User Story: As a search engineer, I want to have general improvements apply to analysis chains for all languages, and to be able to customize and improve individual analysis chains, so that search can incrementally improve for all users.
The intent is to unpack the analyzers (i.e., converting language-specific monolithic analyzers to their constituent parts, based on their breakdown from Elastic) and then apply general improvements (upgrading lowercasing to ICU norm and adding homoglyph norm, for example), test the results, deploy the changes, and re-index.
There are 27 analyzers to unpack, and there seem to be two more analyzers to enable (which is more to test, since we’d be enabling new stemmers). Re-indexing takes time, too. Because of the number of analyzers to work on, this task is probably "Epic-ish".
Details: There are 25 Wikipedias using the default Elasticsearch analyzers. All of these need to be unpacked: Arabic, Armenian, Basque, Bulgarian, Catalan, Czech, CJK for Japanese, Danish, Dutch, Finnish, Galician, German, Hindi, Hungarian, Irish, Latvian, Lithuanian, Norwegian, Persian, Portuguese, Romanian, Sorani, Spanish, Turkish, Thai. There is also a "Brazillian" analyzer from Elastic, for Brazillian Portuguese, which is used by br.wikimedia.org.
There is one non-Elastic monolithic analyzer plugin that we have deployed that should be unpackable: Ukrainian.
Two others analyzers are available, but aren't in use on their respective Wikipedias: Bengali, Estonian.
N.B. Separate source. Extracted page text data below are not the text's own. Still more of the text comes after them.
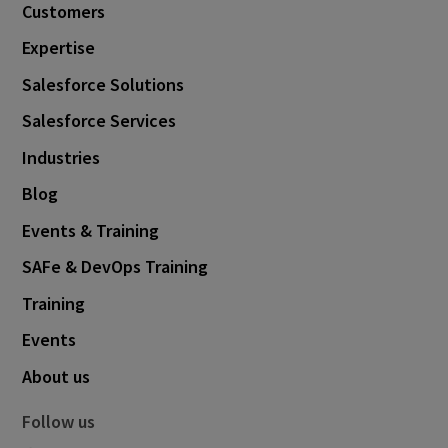
Customers
Expertise
Salesforce Solutions
Salesforce Services
Industries
Blog
Events & Training
SAFe & DevOps Training
Training
Events
About us
Follow us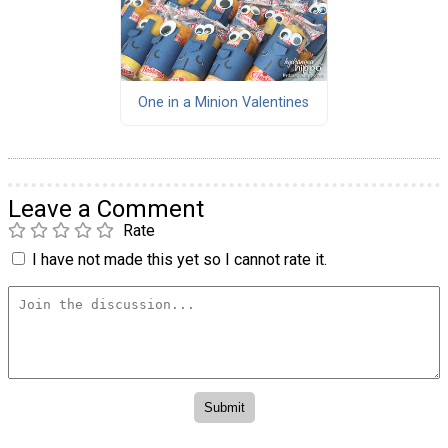
One in a Minion Valentines
Leave a Comment
Rate
I have not made this yet so I cannot rate it.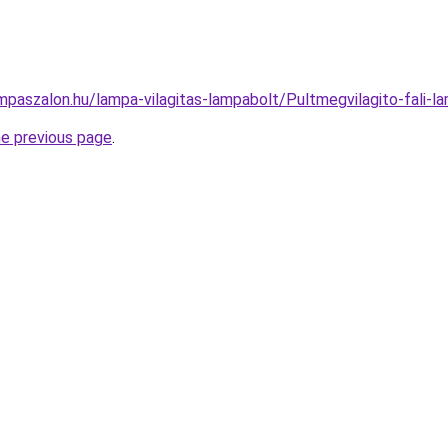
mpaszalon.hu/lampa-vilagitas-lampabolt/Pultmegvilagito-fal
he previous page
.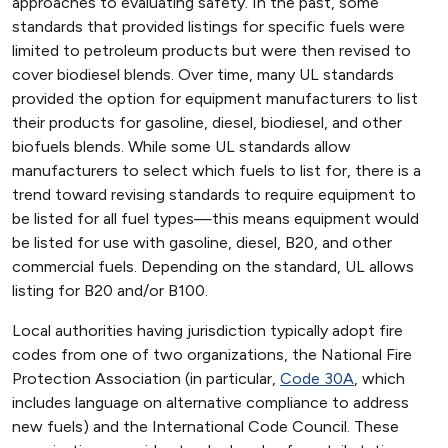
approaches to evaluating safety. In the past, some
standards that provided listings for specific fuels were
limited to petroleum products but were then revised to
cover biodiesel blends. Over time, many UL standards
provided the option for equipment manufacturers to list
their products for gasoline, diesel, biodiesel, and other
biofuels blends. While some UL standards allow
manufacturers to select which fuels to list for, there is a
trend toward revising standards to require equipment to
be listed for all fuel types—this means equipment would
be listed for use with gasoline, diesel, B20, and other
commercial fuels. Depending on the standard, UL allows
listing for B20 and/or B100.
Local authorities having jurisdiction typically adopt fire
codes from one of two organizations, the National Fire
Protection Association (in particular,
Code 30A
, which
includes language on alternative compliance to address
new fuels) and the International Code Council. These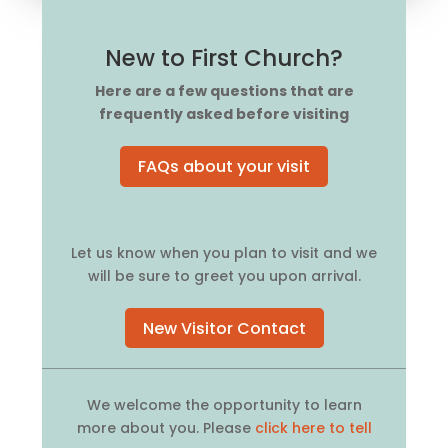
New to First Church?
Here are a few questions that are
frequently asked before visiting
FAQs about your visit
Let us know when you plan to visit and we
will be sure to greet you upon arrival.
New Visitor Contact
We welcome the opportunity to learn
more about you. Please
click here to tell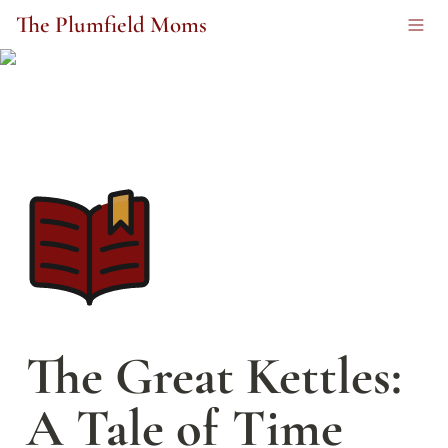
The Plumfield Moms
The Great Kettles: 
A Tale of Time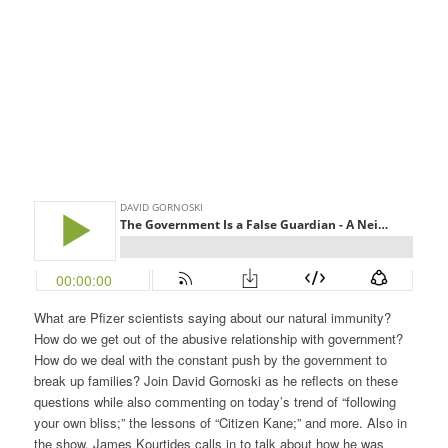
What are Pfizer scientists saying about our natural immunity?
How do we get out of the abusive relationship with government?
How do we deal with the constant push by the government to
break up families? Join David Gornoski as he reflects on these
questions while also commenting on today’s trend of “following
your own bliss;” the lessons of “Citizen Kane;” and more. Also in
the show, James Kourtides calls in to talk about how he was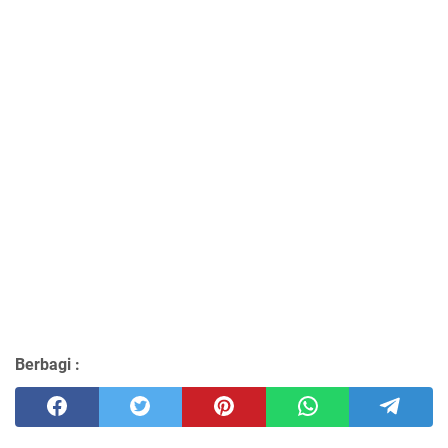
Berbagi :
Those should be enabled (as unpacked analyzers) and tested, though that will be more involved since they both include stemmers.
Re-indexing after unpacking is not too much actual work if it goes smoothly, but does take time for larger wikis (Spanish, German, Portuguese, Dutch, Japanese, and Ukrainian all have >1M articles) and may be delayed to sync with other SRE activities.
As we unpack more analyzers, we may also need to do some refactoring of AnalysisConfigBuilder. It may also be worthwhile to do some simple bug fixes after unpacking, to minimize re-indexing, but we'll have to see how quickly we proceed and how "simple" the bugs turn out to be. ;)
Done / In Progress—See tickets for deployment status and T147505 for reindexing status
- Spanish T277699
- German, Portuguese, Dutch T281379
- Basque, Catalan, Danish T283366
- Czech, Finnish, Galician T284578
- Hindi, Irish, Norwegian T289612
- Arabic, Thai T294147 — includes languages from emerging regions (Arabic and Thai)
- Ukrainian T318264 (not from Elasticsearch, may be more complicated) — language from emerging regions
- CJK for Japanese (
may be worth looking into Kuromoji again) T326822 - Armenian, Latvian, Hungarian T325089
- Bulgarian, Lithuanian, Persian T325090
- Romanian, Sorani T325091
- Turkish T329762
- Brazilian (only used on br.wikimedia.org) T325092
Not yet in use for some reason—so install, test, and unpack
Acceptance Criteria (per analyzer):
- Unpacked analyzers perform the same as their monolithic counterparts (without general upgrades).
- Upgraded analyzers either have no unexpected impact (we know what to expect from ICU norm and homoglyph norm, for example), or the impact is reviewed by a speaker of the language.
- Analysis changes are deployed, re-indexing sub-tasks are created here, and linked to in T147505.